### Input records
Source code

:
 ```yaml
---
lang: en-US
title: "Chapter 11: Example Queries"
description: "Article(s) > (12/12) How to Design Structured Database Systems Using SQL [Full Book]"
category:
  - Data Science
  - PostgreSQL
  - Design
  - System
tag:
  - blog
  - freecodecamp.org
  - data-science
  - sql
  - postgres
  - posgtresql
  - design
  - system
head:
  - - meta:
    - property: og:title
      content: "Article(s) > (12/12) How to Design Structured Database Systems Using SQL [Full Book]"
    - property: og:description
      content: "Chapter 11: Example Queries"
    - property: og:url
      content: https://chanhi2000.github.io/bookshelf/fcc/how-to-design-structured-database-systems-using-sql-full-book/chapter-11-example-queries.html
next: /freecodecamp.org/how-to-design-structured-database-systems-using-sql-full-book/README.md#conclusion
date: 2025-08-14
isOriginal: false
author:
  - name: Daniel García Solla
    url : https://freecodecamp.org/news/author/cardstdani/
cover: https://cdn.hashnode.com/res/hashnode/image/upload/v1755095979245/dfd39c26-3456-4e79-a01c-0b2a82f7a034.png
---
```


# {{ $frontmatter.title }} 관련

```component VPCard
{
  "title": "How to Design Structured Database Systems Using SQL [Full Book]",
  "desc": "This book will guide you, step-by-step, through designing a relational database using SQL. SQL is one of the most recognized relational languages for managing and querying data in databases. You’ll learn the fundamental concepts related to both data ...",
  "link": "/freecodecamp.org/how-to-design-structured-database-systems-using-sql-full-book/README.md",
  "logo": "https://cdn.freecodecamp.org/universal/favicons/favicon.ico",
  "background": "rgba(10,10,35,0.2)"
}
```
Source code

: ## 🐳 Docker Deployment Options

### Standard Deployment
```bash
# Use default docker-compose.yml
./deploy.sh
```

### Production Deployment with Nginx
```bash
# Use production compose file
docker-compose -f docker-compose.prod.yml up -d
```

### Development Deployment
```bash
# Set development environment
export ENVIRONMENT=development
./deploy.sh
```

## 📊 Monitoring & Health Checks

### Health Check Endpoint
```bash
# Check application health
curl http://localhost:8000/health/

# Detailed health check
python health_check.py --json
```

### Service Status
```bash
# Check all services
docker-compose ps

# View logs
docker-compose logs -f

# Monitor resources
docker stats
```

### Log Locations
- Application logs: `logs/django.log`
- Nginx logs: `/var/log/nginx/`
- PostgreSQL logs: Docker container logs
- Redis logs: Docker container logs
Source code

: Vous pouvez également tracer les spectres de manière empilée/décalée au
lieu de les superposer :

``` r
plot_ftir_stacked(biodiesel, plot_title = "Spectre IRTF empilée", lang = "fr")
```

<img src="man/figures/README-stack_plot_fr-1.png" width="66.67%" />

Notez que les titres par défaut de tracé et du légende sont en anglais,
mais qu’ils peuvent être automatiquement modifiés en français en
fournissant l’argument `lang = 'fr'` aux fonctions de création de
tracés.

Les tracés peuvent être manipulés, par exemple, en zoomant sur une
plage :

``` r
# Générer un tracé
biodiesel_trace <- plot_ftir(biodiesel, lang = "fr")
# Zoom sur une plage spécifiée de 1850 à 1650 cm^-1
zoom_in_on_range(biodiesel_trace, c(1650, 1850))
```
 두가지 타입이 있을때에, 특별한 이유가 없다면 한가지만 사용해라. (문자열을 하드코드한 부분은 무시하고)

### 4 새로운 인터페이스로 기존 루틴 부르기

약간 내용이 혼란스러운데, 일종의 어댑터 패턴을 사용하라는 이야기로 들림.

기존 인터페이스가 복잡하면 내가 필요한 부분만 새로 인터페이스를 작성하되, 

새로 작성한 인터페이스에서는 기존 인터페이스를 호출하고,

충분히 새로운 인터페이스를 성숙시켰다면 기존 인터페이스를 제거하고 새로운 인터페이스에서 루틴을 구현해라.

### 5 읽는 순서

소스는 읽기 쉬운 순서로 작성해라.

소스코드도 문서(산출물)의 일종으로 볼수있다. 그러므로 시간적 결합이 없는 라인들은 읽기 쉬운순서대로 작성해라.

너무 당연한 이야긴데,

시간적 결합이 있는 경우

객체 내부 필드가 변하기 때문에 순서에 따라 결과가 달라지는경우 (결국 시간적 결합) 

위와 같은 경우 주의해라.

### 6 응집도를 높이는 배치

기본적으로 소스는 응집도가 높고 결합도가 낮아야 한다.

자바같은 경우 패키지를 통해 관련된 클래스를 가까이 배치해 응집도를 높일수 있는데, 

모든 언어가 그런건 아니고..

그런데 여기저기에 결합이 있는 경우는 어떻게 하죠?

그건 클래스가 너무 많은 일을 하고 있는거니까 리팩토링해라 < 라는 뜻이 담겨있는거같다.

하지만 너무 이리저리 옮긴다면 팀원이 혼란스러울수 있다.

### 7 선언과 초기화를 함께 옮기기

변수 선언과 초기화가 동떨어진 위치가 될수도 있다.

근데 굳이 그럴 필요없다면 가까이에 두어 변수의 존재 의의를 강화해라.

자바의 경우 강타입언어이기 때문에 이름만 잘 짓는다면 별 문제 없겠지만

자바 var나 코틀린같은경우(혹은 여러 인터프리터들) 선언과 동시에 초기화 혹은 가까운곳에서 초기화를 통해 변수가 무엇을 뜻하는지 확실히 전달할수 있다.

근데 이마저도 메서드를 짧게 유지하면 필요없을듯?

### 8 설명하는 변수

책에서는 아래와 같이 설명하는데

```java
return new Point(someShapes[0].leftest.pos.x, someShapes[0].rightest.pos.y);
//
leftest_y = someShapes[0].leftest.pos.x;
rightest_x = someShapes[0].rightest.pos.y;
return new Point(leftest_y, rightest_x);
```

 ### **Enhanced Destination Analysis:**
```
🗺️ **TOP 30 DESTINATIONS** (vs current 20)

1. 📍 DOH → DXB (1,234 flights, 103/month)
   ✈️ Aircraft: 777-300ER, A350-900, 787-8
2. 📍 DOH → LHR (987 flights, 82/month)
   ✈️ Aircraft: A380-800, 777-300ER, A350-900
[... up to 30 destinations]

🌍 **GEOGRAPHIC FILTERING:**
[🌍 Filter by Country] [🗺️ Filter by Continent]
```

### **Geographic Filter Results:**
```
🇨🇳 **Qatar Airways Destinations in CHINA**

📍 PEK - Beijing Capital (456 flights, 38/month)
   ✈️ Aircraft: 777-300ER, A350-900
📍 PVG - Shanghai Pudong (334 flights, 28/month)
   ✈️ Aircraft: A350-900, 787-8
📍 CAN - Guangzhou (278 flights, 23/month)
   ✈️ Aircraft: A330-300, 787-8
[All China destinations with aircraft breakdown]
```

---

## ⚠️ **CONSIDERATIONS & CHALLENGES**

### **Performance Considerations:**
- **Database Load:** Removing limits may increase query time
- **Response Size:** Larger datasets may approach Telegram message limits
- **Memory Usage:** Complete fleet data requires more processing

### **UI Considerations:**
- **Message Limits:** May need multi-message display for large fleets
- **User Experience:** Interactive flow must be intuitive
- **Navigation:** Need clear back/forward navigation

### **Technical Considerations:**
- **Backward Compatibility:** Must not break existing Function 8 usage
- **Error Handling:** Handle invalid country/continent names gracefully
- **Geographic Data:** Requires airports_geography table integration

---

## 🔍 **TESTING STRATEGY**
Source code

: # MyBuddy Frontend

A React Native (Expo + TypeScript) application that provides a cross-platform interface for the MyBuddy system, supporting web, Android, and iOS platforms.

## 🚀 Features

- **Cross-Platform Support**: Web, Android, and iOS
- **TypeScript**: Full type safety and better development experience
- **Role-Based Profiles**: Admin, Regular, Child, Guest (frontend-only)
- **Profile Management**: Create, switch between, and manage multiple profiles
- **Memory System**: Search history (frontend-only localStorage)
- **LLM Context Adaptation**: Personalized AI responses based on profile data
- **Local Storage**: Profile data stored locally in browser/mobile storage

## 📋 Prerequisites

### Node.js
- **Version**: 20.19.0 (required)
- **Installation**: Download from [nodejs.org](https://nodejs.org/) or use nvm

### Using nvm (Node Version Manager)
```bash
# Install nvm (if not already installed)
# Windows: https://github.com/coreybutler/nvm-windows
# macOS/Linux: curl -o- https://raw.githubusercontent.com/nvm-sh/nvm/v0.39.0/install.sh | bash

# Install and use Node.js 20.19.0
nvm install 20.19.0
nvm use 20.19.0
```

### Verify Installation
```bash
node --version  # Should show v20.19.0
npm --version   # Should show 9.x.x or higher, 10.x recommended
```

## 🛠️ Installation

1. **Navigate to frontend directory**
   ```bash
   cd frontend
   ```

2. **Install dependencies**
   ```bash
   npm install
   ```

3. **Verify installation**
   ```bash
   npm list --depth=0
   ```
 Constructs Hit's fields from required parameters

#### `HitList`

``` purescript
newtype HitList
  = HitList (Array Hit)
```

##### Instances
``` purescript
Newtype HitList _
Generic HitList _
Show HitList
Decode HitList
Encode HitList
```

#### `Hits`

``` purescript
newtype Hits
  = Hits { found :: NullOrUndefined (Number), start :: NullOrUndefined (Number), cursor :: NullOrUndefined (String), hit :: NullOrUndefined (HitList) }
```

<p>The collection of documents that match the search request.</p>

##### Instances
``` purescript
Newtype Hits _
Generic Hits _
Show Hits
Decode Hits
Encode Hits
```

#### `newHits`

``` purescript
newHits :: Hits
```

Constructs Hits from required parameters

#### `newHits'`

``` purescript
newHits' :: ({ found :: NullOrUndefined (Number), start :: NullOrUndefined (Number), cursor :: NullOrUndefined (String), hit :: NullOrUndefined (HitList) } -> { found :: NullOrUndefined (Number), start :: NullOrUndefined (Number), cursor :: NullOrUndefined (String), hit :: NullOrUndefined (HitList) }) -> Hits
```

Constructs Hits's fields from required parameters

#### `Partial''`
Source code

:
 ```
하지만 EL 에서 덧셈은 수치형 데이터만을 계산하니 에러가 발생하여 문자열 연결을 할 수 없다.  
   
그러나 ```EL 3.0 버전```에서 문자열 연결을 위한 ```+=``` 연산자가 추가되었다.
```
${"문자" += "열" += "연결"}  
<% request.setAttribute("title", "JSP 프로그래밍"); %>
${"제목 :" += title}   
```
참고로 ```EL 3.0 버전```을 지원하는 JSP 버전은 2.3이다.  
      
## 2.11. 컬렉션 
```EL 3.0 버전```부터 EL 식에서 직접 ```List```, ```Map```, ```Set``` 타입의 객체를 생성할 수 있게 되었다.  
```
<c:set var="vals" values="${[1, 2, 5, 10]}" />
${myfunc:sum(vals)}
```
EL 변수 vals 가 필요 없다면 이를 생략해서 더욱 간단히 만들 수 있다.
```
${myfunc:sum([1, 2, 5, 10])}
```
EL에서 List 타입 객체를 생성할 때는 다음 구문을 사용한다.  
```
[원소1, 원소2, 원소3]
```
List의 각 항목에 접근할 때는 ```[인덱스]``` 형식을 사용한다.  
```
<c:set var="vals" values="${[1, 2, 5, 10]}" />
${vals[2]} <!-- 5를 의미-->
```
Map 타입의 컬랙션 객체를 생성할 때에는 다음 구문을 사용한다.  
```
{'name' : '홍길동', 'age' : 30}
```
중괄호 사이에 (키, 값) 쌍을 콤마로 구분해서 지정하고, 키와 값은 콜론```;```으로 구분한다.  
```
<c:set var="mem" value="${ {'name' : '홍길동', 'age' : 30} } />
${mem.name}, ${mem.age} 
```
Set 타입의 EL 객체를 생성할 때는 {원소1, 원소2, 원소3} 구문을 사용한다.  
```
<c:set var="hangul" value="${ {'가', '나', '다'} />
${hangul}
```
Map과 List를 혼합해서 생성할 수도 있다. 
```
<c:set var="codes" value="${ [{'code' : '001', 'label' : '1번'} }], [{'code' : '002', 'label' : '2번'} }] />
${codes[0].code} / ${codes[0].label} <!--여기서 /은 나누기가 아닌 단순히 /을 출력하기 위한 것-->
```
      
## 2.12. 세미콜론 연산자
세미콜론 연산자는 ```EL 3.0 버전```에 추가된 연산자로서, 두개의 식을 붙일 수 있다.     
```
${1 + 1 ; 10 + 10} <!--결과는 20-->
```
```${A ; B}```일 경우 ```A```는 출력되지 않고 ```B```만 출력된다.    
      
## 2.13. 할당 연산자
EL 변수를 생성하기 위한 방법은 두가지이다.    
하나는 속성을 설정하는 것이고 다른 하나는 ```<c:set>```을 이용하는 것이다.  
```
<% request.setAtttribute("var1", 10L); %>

### Aim of the exercise
Only lines holding the string "응집도를" are wanted; gather each one from the entries above.

### Task result
### 6 응집도를 높이는 배치
자바같은 경우 패키지를 통해 관련된 클래스를 가까이 배치해 응집도를 높일수 있는데, 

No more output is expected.